Many employers, including the federal government who offer defined contribution retirement plans such as 401(k) and 403(b) plans and the Thrift Savings Plan (TSP) are scrambling to be ready for the implementation of rule requiring highly compensated employees to make retirement plan “catch-up” contributions to the Roth account. The new rule is one of the provisions coming out of SECURE Act 2.0, which became was passed in December 2022.
The following are seven questions and answers associated with the new Roth catch-up contribution rules.
SEE ALSO: Higher TSP Catch-Up Contribution Limits for Some Participants
1. When is the Roth TSP catch-up contribution requirement effective?
The mandatory Roth TSP catch-up contribution requirement is effective January 1, 2026. The requirement was originally scheduled to be effective January 1, 2024. However, the IRS delayed implementation of the mandatory Roth TSP catch-up rule for two years after retirement plan recordkeepers complained that they did not have enough time to comply with the new rules. On September 15, 2025, the IRS issued final mandatory catch-up contribution regulations.

* _DATASET EXTRACT_:

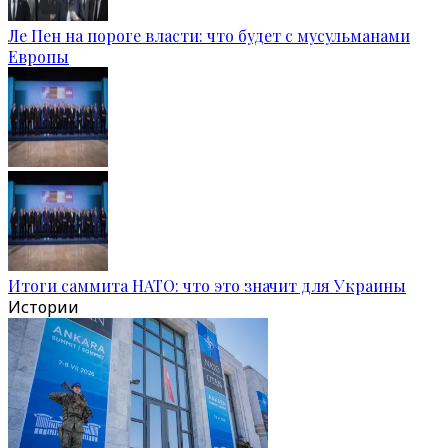
Ле Пен на пороге власти: что будет с мусульманами
Европы
Итоги саммита НАТО: что это значит для Украины
Истории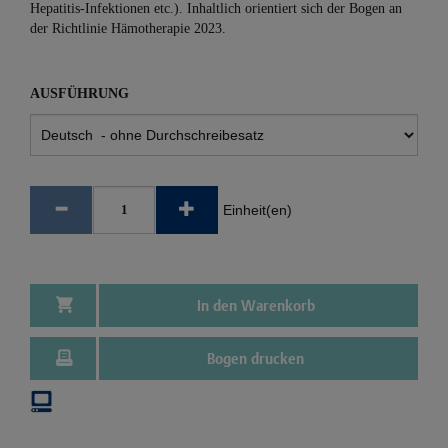
Hepatitis-Infektionen etc.). Inhaltlich orientiert sich der Bogen an
der Richtlinie Hämotherapie 2023.
AUSFÜHRUNG
Einheit(en)
In den Warenkorb
Bogen drucken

* _EXERCISE OBJECTIVE_: In the excerpt on Roth catch-up contributions, when did the IRS issue its final mandatory catch-up contribution regulations?

* _SOLVED EXERCISE_: September 15, 2025